Brian looked at him curiously for a few moments and then began to laugh in a foolish, half-nervous fashion, as though he had suddenly been confronted with something he did not understand, and scarcely knew what attitude to take toward it. “Well, you’re more mad than I thought you were,” he said at last. “Suppose I go back to London, do you think I’m going to settle down in that dull house all my days? I tell you I’m made of different stuff. I want life, movement, music, laughter about me; a dull old dog like you can’t understand that.”

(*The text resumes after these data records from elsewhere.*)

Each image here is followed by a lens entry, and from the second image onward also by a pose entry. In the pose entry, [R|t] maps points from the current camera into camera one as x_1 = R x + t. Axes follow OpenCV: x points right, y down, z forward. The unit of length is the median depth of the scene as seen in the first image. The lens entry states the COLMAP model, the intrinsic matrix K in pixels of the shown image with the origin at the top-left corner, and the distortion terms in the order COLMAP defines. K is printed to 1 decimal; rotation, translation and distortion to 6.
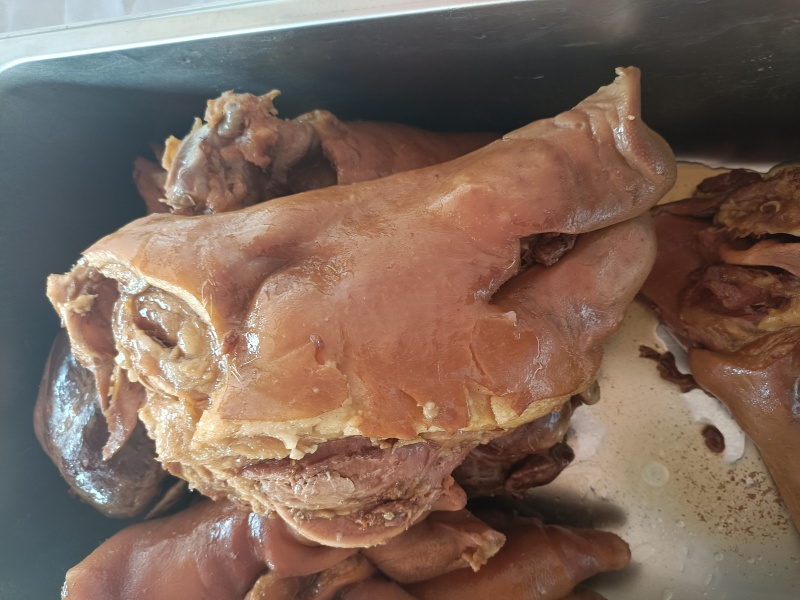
lens RADIAL K [[630.1, 0, 397.6], [0, 630.1, 312.6], [0, 0, 1]] dist [0.010407, -0.045686]
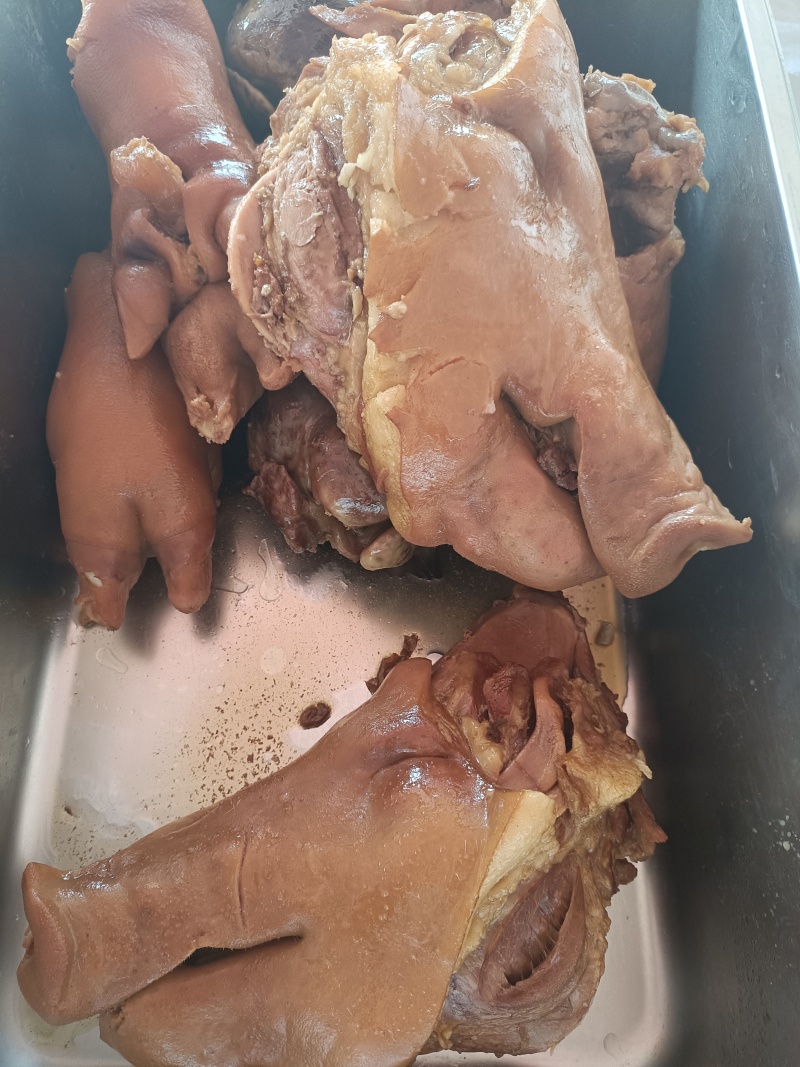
lens RADIAL K [[840.4, 0, 382.0], [0, 840.4, 546.6], [0, 0, 1]] dist [0.010407, -0.045686]
pose [[0.012903, 0.999265, -0.036090, 0.403147], [-0.998084, 0.010687, -0.060935, 0.229787], [-0.060505, 0.036807, 0.997489, -0.218854]]
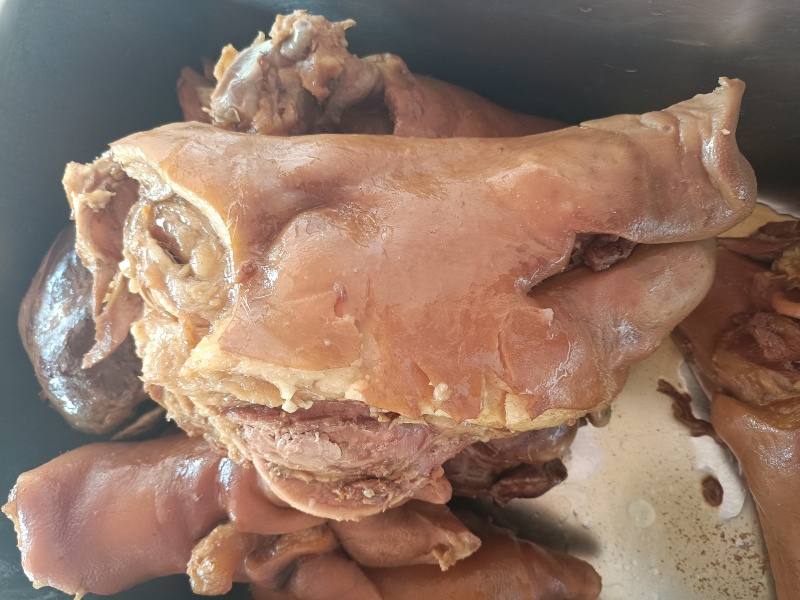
lens RADIAL K [[630.1, 0, 395.2], [0, 630.1, 312.8], [0, 0, 1]] dist [0.010407, -0.045686]
pose [[0.974493, 0.224383, 0.004009, -0.039759], [-0.224418, 0.974280, 0.020396, 0.033645], [0.000671, -0.020775, 0.999784, 0.069543]]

“You shall have them all,” said Comethup eagerly. “Come, I’ll make no one-sided bargain; let’s understand one another. I’ve shown you my hand, shown you the reason for this thing I’m doing. Don’t think I’m doing it for your sake; you needn’t flatter yourself to that extent. In all these things I put her first—her happiness is the great thing. Now, if I ask you to take up again a life which you say is distasteful, I’ll take upon myself to make it sweet. You shall have what money you want; I have a large income now, and when—God forgive the thought, but you force me to say it—when my aunt dies I shall be a very rich man. If you do this thing, I swear to you you shall never need money; that’s all it’s in my power to do, as a complete outsider, for the woman I love. She won’t ever know it, and you—well, you can keep her happy.”

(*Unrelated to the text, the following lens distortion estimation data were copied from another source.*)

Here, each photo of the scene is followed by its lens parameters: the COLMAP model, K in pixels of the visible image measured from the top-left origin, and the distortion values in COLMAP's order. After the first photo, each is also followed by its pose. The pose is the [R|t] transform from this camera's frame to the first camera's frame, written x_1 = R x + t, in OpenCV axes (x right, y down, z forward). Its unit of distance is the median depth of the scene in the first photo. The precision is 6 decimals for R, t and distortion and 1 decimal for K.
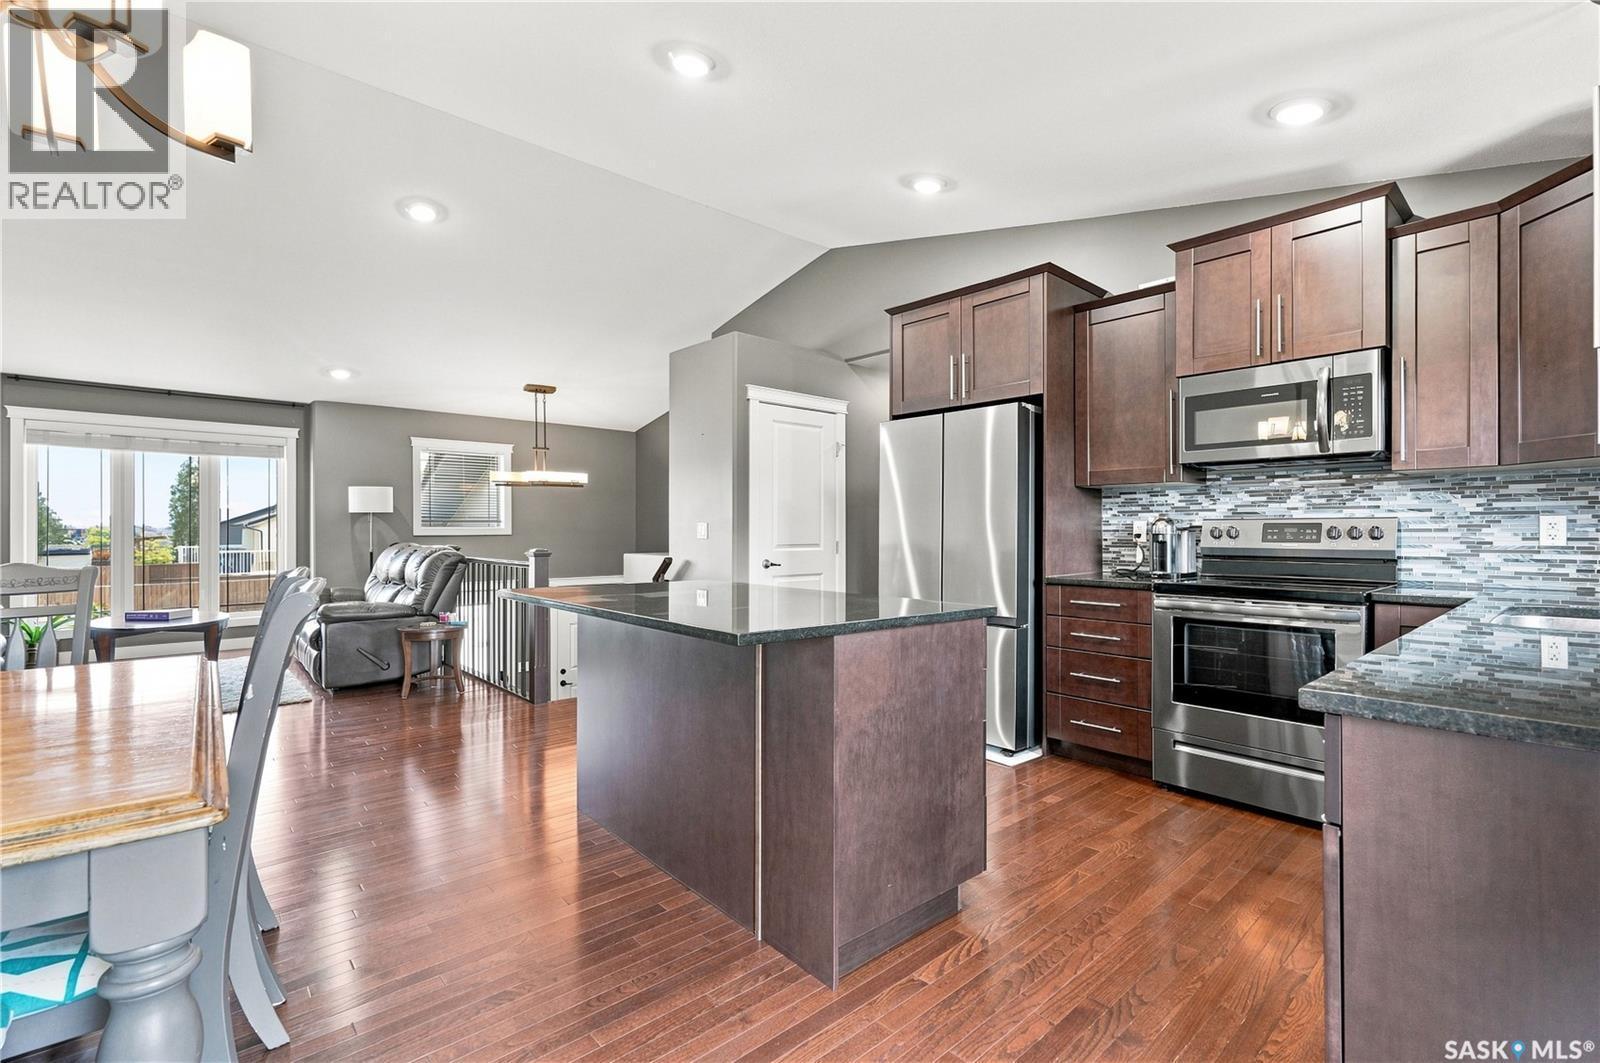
lens RADIAL K [[729.8, 0, 806.1], [0, 729.8, 530.9], [0, 0, 1]] dist [0.005014, 0.000440]
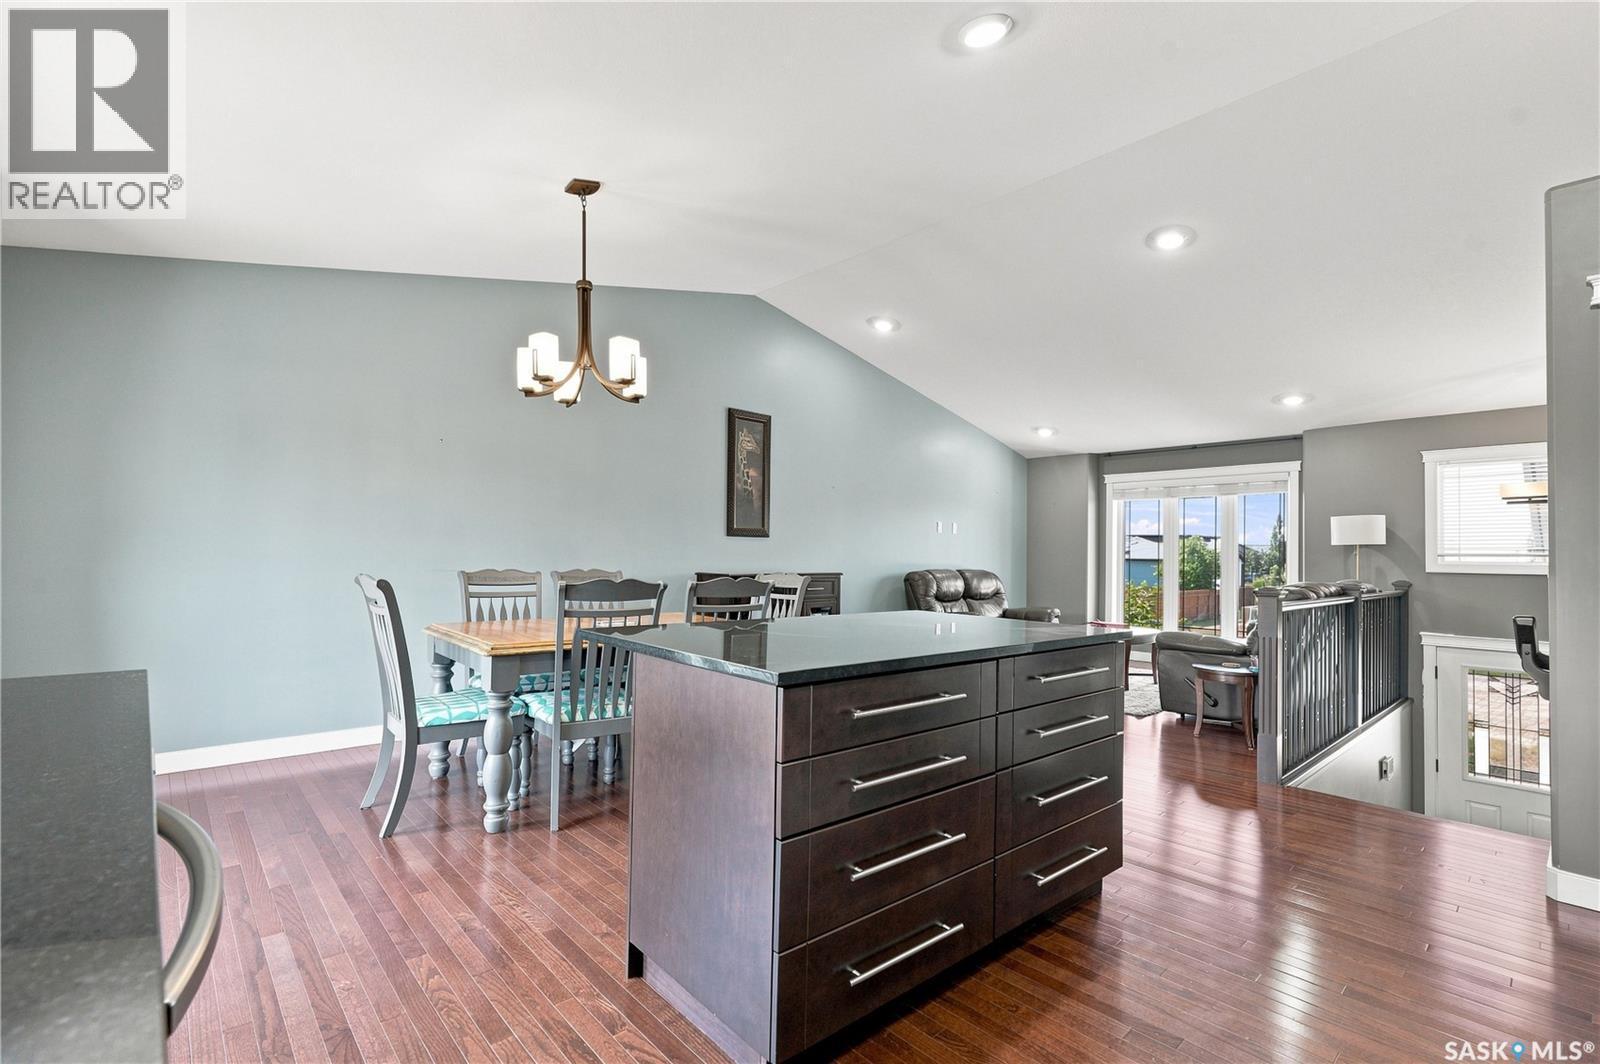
lens RADIAL K [[729.8, 0, 803.0], [0, 729.8, 542.8], [0, 0, 1]] dist [0.005014, 0.000440]
pose [[-0.007338, -0.012484, -0.999895, 0.316129], [-0.015454, 0.999804, -0.012369, -0.006565], [0.999854, 0.015361, -0.007530, 0.358500]]
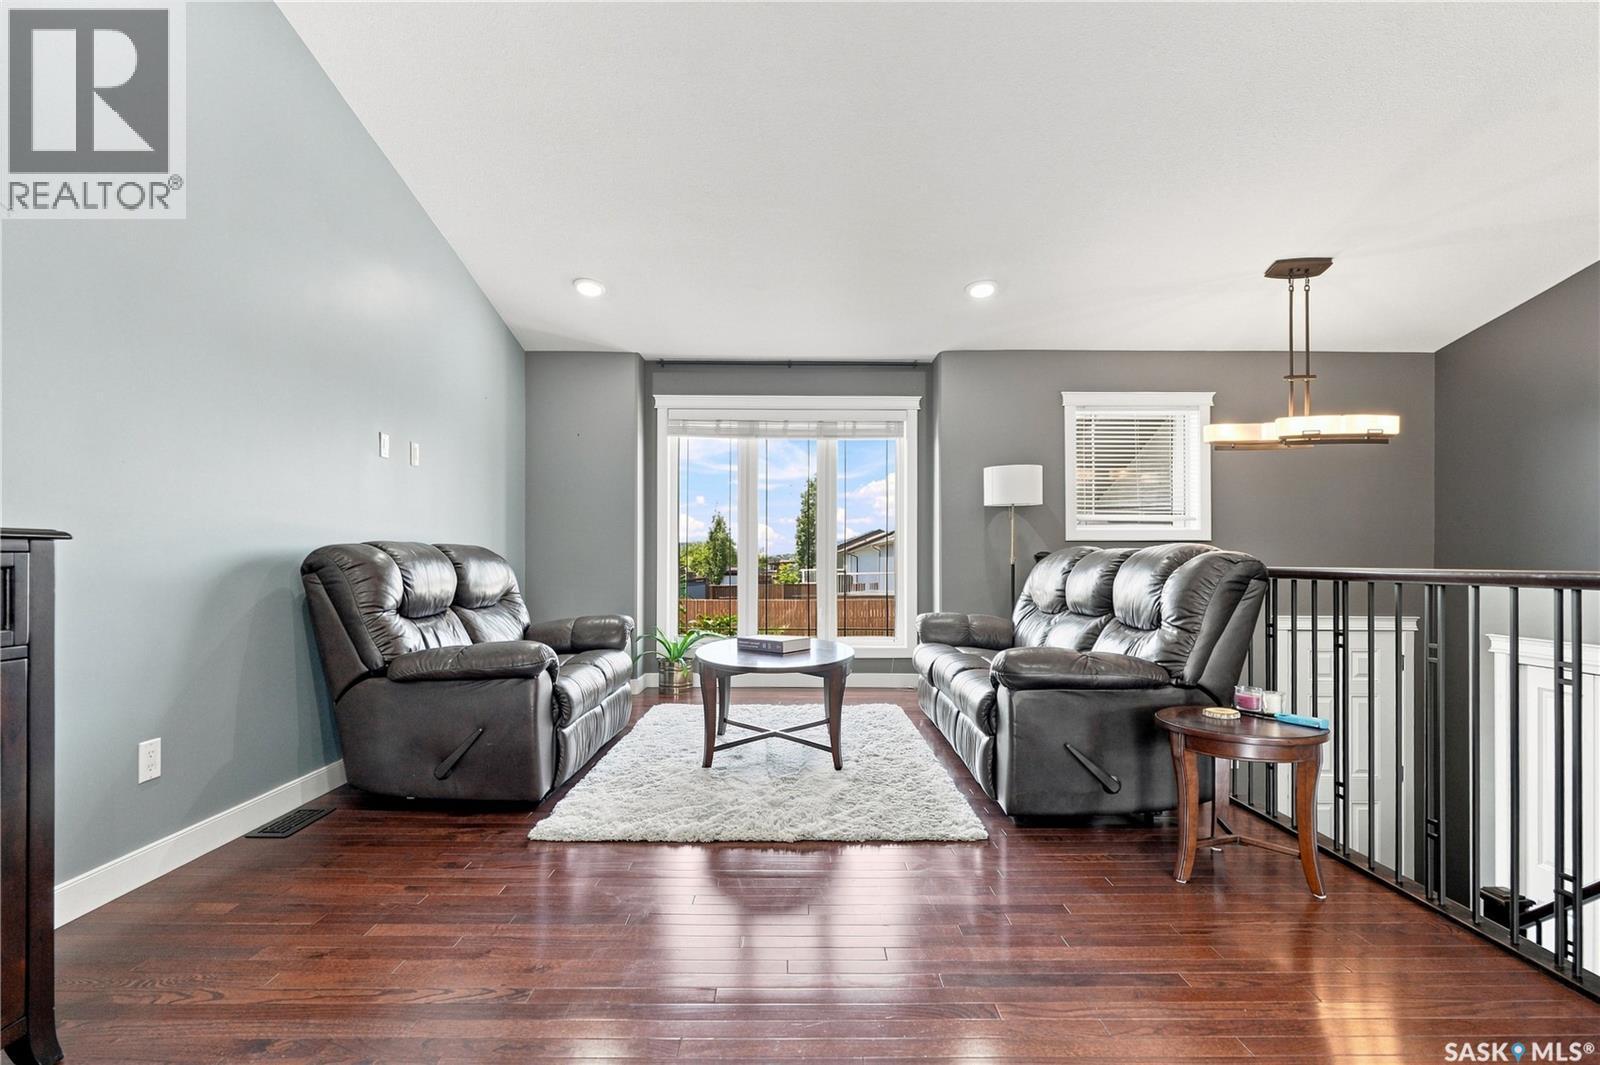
lens RADIAL K [[729.8, 0, 782.6], [0, 729.8, 560.7], [0, 0, 1]] dist [0.005014, 0.000440]
pose [[0.741437, 0.003076, -0.671016, -0.320009], [-0.003366, 0.999994, 0.000865, 0.027868], [0.671014, 0.001618, 0.741443, 0.382752]]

“Oh, yes, I can do that,” said the other easily. “You talk of your love for her; you know you might strive all your days, you poor beggar, and never come nearer her heart; might spend every farthing you have in the world on her, and she would scarcely feel grateful to you. That’s where I’ve got the pull of you. She’s grateful to me if she can win a smile from me at any hour of the day; she’s so wrapped up in me that the simple words ‘my dear,’ flung carelessly to her, are more to her than the most impassioned love-speech could be from you or any one else. I don’t know what it is”—he went on with a laugh, tossing his hair back from his forehead—“but I have that power over women; I may even flout and insult them, and, by God! I think they like me the better for it.—Well, I don’t see the fun of risking starvation if it can be avoided, and, after all, you’re pretty safe. I’ll go back to London; but mind, I hold you to your word. If you care so much for her happiness, by the Lord, you shall pay for it!”